SELECTED TEXT ▸
══════════════════════════════

Reputation: 111
Is there a way to split a snowpark dataframe column based on a string?
Here is what I have tried so far
from snowflake.snowpark import Session
from snowflake.snowpark import functions as SF
connection_parameters = {
"account": "myaccount",
"user": "myuser",
}
session = Session.builder.configs(connection_parameters).create()
dh_session = session.table('tableName')
dh = dh_session.select(SF.to_timestamp(SF.col("timestamp")).as_("timestamp"),SF.col("name"))
# Split the name column by string delimiter '-AA' and get the first part
dh.select(SF.split("name",SF.lit("-AA").get_value(0)).as_("test")).show()
However I get an error message
AttributeError: 'Column' object has no attribute 'getItem'
Thanks
Upvotes: 1
Views: 1989
Reputation: 21
Example of first using a filter then select with sample dataframe. Note this uses a 'like' match which may or may not be an accurate regex for your data.
from snowflake.snowpark import Session
from snowflake.snowpark import functions as SF
connection_parameters = {
"account": "myaccount",
"user": "myuser",
}
session = Session.builder.configs(connection_parameters).create()
##
## Create a dummy dataframe
##
dh = session.create_dataframe([["morning-CC", 2], ["hello-AA", 4],
["bye-BB", 7], ["another-AA", 3]], schema=["name", "col2"])
dh.filter("name like '%-AA%'").select(col("name"),
SF.split(col("name"),SF.lit("-"))[0].alias("test")).show()

══════════════════════════════

COLLECTED DATA ▸
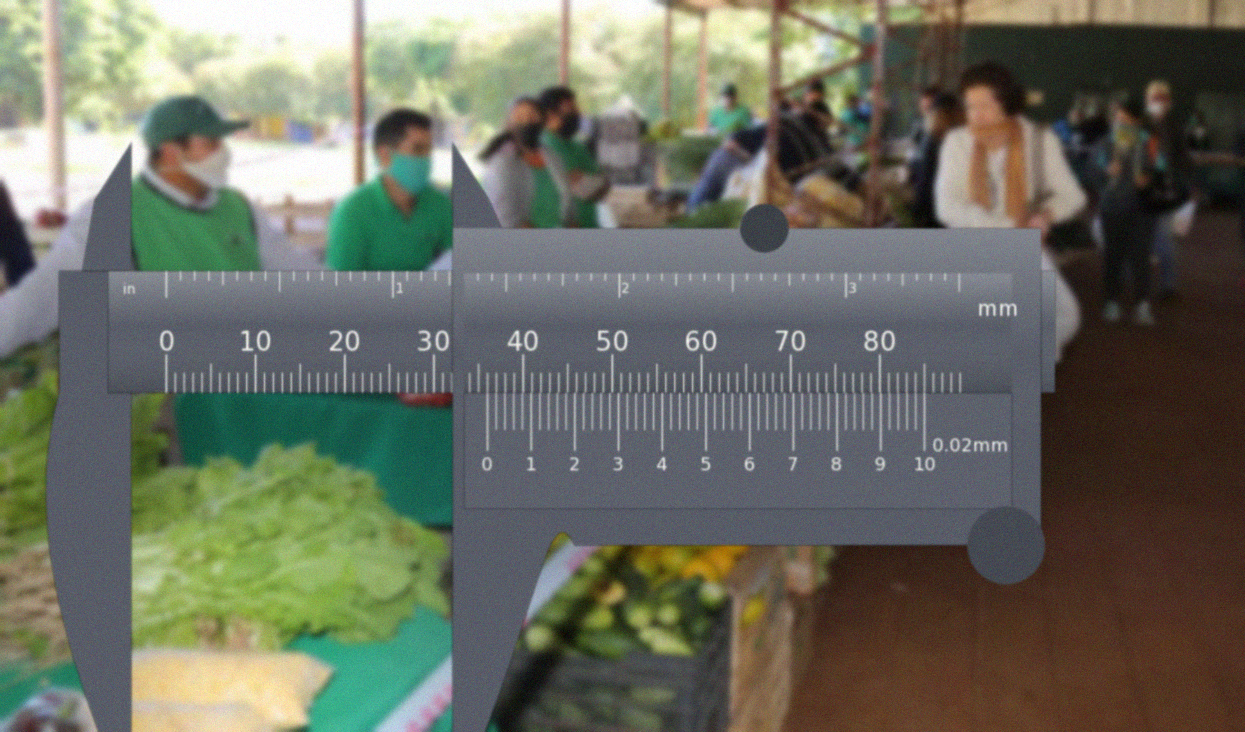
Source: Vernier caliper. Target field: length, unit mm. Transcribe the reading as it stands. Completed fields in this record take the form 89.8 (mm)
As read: 36.0 (mm)
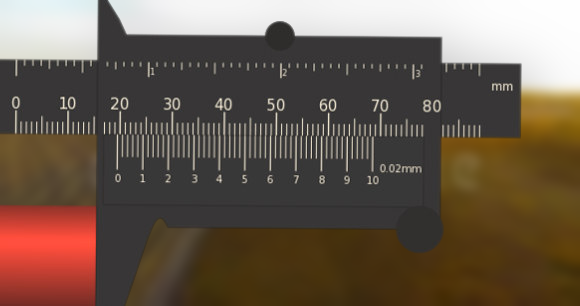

══════════════════════════════

QUESTIONS ON THE MATERIAL ▸
a) From the Snowpark thread, reproduce the stretch from "# Split the" through "for your data.".
b) In the Snowpark thread, what error message did the person asking the question get?

SOLUTIONS TO EACH TASK ▸
a)
# Split the name column by string delimiter '-AA' and get the first part
dh.select(SF.split("name",SF.lit("-AA").get_value(0)).as_("test")).show()
However I get an error message
AttributeError: 'Column' object has no attribute 'getItem'
Thanks
Upvotes: 1
Views: 1989
Reputation: 21
Example of first using a filter then select with sample dataframe. Note this uses a 'like' match which may or may not be an accurate regex for your data.

b) AttributeError: 'Column' object has no attribute 'getItem'